▸ **Source data**
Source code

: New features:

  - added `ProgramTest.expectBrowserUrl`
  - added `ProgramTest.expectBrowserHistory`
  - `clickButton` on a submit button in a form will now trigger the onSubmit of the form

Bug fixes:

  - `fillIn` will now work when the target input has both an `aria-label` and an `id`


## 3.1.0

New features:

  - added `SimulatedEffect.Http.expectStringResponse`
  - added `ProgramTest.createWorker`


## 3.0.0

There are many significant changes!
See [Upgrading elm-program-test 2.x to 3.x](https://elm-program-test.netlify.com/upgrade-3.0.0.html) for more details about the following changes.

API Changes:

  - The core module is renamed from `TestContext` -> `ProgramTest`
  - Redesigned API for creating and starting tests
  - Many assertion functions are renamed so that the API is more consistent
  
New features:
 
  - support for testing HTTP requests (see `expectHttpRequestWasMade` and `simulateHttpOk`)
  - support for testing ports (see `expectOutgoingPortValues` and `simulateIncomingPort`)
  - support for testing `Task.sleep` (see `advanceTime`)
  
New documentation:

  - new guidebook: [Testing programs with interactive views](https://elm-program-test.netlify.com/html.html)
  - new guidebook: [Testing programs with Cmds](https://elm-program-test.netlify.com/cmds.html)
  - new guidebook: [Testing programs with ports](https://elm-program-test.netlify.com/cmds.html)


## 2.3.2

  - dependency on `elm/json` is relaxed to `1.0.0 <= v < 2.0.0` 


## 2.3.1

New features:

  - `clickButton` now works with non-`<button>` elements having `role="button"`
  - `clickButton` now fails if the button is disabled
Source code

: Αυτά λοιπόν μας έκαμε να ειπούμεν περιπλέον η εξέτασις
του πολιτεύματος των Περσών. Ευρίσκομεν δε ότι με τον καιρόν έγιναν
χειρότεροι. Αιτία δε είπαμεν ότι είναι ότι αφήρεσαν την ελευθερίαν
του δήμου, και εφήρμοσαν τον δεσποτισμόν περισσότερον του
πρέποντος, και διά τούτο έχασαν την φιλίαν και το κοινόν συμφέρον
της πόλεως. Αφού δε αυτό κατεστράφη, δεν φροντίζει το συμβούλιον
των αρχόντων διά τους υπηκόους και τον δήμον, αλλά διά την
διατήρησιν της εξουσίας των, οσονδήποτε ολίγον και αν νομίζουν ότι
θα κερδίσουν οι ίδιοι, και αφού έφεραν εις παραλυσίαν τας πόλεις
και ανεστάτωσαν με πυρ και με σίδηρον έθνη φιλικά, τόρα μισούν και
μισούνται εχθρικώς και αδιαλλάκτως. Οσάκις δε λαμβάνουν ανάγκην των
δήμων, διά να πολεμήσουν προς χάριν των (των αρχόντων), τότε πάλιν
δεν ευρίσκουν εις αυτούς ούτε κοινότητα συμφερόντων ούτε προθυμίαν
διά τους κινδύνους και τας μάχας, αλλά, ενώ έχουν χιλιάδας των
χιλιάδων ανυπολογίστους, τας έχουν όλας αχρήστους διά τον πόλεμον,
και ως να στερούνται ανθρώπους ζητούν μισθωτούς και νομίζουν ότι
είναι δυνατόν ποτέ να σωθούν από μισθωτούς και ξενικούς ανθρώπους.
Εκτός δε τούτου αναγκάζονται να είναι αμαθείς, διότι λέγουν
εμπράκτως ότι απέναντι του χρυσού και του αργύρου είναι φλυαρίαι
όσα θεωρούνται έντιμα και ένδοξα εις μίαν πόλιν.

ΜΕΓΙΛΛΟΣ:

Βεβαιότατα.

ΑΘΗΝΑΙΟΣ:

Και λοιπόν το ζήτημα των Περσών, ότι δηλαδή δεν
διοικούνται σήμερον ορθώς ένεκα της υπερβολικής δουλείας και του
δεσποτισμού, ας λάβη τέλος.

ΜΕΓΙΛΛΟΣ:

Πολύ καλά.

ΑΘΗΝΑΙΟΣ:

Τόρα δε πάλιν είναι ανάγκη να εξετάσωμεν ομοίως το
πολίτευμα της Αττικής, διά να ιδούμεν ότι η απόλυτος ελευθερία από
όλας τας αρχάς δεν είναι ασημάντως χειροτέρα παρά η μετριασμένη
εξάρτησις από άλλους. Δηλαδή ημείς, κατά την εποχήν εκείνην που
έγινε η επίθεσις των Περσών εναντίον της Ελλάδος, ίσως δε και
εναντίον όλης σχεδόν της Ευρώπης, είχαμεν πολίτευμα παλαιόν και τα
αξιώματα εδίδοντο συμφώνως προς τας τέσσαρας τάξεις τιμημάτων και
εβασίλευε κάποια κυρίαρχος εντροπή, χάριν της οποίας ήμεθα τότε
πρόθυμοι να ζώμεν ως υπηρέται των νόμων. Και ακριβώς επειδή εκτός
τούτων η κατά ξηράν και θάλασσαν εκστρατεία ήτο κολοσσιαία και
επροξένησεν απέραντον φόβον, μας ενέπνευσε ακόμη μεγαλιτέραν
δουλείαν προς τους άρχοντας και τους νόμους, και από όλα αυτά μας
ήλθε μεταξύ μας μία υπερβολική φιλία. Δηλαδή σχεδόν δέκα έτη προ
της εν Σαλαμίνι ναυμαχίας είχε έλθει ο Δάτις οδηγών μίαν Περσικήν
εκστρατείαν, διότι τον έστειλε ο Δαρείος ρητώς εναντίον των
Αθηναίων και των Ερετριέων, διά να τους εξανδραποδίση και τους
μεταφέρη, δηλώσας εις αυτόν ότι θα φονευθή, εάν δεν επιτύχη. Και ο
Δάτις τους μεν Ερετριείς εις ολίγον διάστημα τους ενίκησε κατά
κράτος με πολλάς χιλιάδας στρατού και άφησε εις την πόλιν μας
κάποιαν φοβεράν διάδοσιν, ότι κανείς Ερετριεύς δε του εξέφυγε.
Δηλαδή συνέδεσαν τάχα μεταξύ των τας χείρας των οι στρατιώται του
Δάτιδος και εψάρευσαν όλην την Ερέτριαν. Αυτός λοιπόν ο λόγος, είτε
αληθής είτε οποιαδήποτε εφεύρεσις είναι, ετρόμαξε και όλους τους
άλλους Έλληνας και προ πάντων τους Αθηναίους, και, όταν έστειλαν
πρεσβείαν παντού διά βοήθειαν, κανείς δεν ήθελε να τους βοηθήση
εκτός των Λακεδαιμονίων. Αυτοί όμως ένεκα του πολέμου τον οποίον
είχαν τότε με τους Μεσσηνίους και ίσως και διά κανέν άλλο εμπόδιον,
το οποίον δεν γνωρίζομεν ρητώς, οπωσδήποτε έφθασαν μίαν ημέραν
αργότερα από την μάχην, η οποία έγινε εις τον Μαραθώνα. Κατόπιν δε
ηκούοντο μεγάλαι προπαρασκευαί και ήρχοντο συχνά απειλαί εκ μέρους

---

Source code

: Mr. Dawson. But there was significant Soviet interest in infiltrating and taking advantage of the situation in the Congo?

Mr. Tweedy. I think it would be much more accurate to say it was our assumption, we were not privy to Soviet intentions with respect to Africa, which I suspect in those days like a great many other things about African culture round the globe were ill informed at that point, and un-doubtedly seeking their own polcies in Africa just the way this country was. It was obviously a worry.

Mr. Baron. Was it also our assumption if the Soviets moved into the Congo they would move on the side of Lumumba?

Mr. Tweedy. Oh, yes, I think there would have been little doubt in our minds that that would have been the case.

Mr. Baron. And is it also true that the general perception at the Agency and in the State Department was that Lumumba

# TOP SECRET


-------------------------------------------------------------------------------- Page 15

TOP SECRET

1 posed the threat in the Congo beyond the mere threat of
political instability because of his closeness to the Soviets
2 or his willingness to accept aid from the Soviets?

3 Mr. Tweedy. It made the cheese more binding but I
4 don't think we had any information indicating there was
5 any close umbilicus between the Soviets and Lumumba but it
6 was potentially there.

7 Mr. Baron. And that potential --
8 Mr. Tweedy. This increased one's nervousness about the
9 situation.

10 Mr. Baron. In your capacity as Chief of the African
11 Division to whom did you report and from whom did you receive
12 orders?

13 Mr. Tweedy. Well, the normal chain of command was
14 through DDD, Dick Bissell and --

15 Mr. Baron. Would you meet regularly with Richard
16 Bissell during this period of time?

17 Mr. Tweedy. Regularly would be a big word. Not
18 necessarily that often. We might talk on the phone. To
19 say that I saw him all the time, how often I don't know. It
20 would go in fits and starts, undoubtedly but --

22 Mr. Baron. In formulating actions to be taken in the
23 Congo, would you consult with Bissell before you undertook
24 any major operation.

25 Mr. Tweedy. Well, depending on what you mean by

▸ **Exercise directions**
Pick out every line above containing the string "ανθρώπους", and copy each one in full. Matching is case-sensitive.

▸ **Written answer**
και ως να στερούνται ανθρώπους ζητούν μισθωτούς και νομίζουν ότι
είναι δυνατόν ποτέ να σωθούν από μισθωτούς και ξενικούς ανθρώπους.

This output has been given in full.